DESCRIPTION OF THE TASK.
Exact reproduction required: the lines below from the line with "9: (425, 158)" to the line with "27: (400, 166)", both ends included, and no others.
DATA TO EXAMINE Start Marker
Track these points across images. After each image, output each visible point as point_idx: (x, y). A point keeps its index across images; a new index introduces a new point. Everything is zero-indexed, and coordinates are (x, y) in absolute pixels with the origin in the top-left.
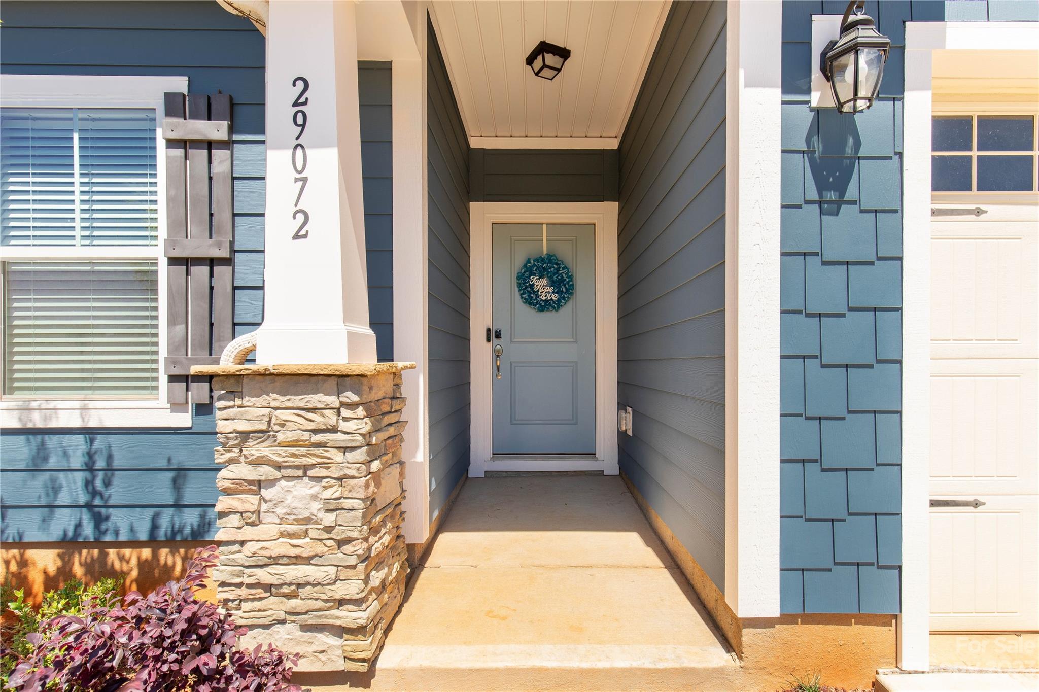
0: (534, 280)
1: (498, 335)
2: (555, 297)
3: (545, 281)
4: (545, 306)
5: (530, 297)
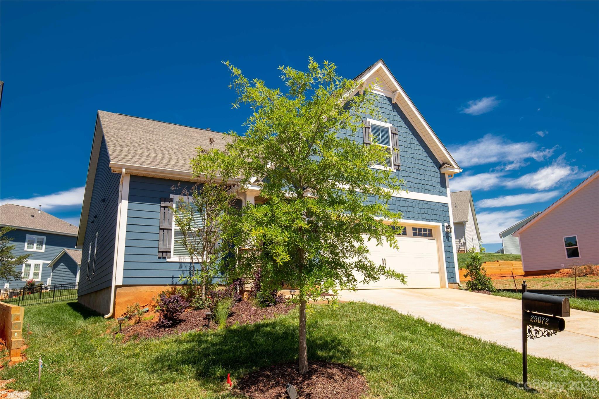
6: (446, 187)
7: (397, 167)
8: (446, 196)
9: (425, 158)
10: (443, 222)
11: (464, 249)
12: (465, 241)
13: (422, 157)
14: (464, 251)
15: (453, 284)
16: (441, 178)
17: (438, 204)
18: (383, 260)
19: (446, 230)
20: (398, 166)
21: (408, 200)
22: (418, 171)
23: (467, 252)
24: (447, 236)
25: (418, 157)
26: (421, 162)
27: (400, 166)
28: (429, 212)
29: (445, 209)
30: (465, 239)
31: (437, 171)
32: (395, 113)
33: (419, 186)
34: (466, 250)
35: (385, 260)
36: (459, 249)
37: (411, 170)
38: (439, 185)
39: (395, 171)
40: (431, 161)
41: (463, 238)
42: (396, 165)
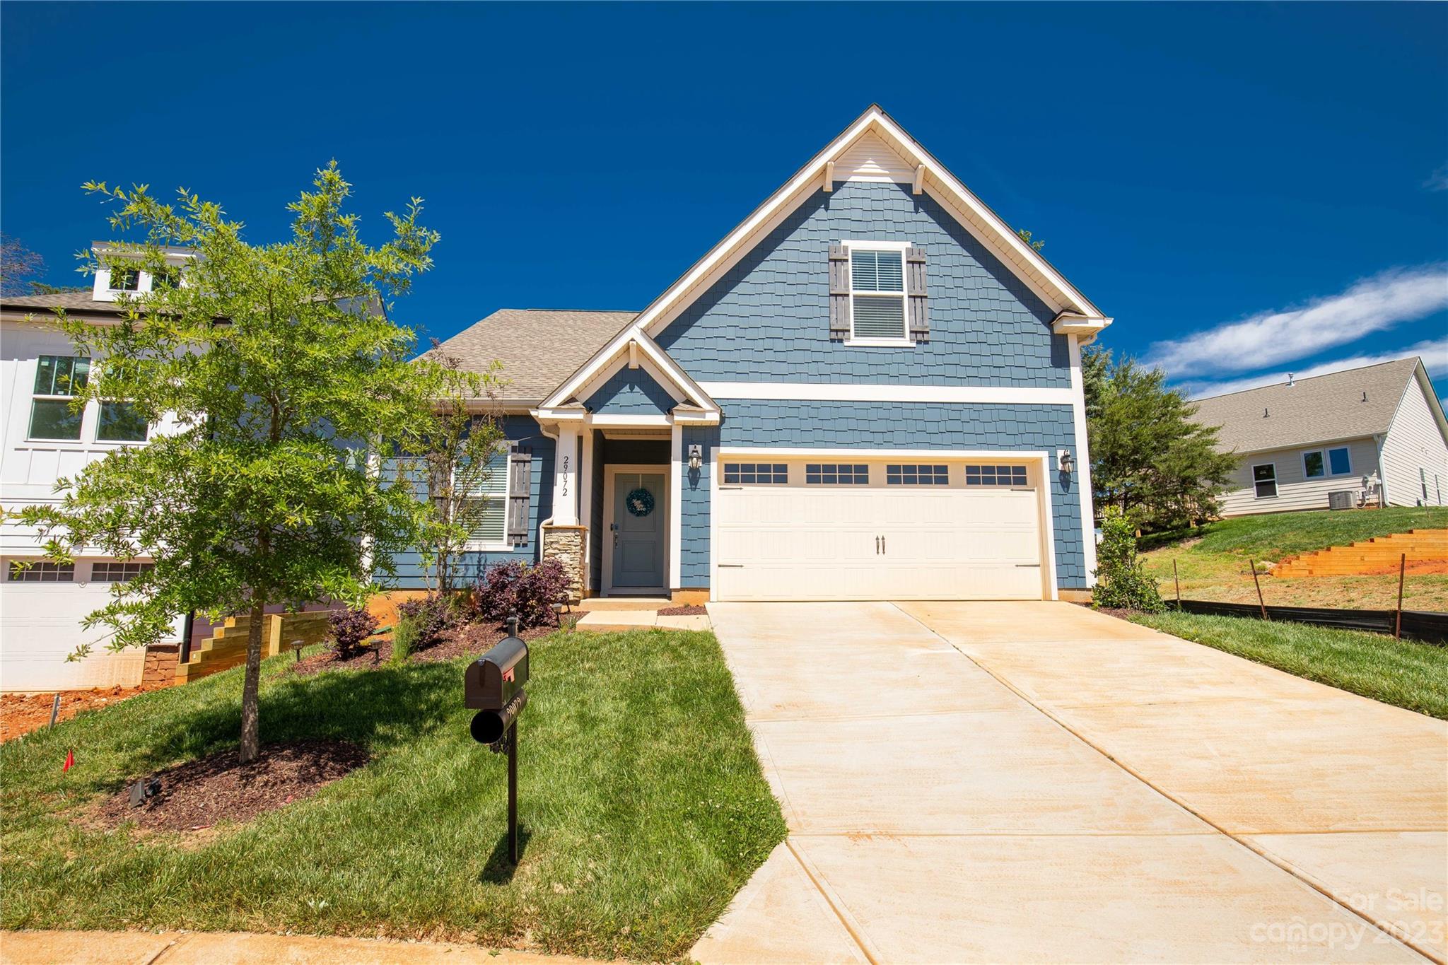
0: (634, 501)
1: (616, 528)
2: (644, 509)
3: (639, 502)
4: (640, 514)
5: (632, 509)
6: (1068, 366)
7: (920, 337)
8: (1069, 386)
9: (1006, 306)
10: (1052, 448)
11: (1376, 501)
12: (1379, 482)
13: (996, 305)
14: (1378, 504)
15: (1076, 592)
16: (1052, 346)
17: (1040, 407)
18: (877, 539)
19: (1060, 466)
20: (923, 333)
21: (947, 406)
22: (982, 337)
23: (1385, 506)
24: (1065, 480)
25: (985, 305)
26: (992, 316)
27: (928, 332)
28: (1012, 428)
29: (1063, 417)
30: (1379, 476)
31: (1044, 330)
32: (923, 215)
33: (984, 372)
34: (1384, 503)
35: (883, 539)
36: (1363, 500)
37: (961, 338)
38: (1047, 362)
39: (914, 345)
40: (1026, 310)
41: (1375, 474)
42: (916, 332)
DATA TO EXAMINE End Marker
DATA TO EXAMINE Start Marker
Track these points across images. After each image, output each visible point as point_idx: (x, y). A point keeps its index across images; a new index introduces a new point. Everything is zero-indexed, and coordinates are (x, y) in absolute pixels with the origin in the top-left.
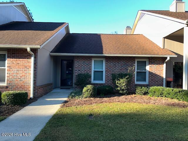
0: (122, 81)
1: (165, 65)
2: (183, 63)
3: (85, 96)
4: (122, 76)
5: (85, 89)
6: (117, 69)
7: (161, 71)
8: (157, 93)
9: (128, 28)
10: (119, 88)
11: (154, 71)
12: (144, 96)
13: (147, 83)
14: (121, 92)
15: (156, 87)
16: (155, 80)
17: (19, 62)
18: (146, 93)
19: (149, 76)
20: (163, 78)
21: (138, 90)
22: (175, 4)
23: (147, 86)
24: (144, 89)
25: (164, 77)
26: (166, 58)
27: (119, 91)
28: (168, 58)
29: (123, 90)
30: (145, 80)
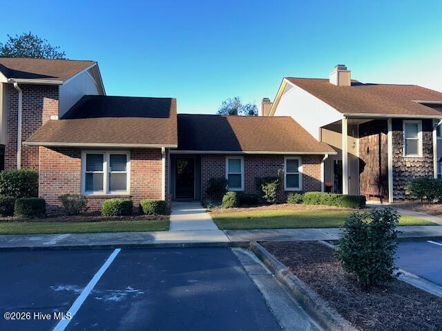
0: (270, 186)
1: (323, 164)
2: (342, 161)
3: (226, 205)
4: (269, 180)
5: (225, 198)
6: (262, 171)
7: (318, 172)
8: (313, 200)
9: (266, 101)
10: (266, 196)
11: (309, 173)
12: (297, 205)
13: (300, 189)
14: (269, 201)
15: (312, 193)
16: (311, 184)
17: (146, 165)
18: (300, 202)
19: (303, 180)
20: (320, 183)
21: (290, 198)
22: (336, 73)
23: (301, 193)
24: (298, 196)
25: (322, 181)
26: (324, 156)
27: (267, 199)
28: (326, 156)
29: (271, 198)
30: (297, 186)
DATA TO EXAMINE End Marker
EXPECTED ANSWER.
9: (425, 158)
10: (443, 222)
11: (464, 249)
12: (465, 241)
13: (422, 157)
14: (464, 251)
15: (453, 284)
16: (441, 178)
17: (438, 204)
18: (383, 260)
19: (446, 230)
20: (398, 166)
21: (408, 200)
22: (418, 171)
23: (467, 252)
24: (447, 236)
25: (418, 157)
26: (421, 162)
27: (400, 166)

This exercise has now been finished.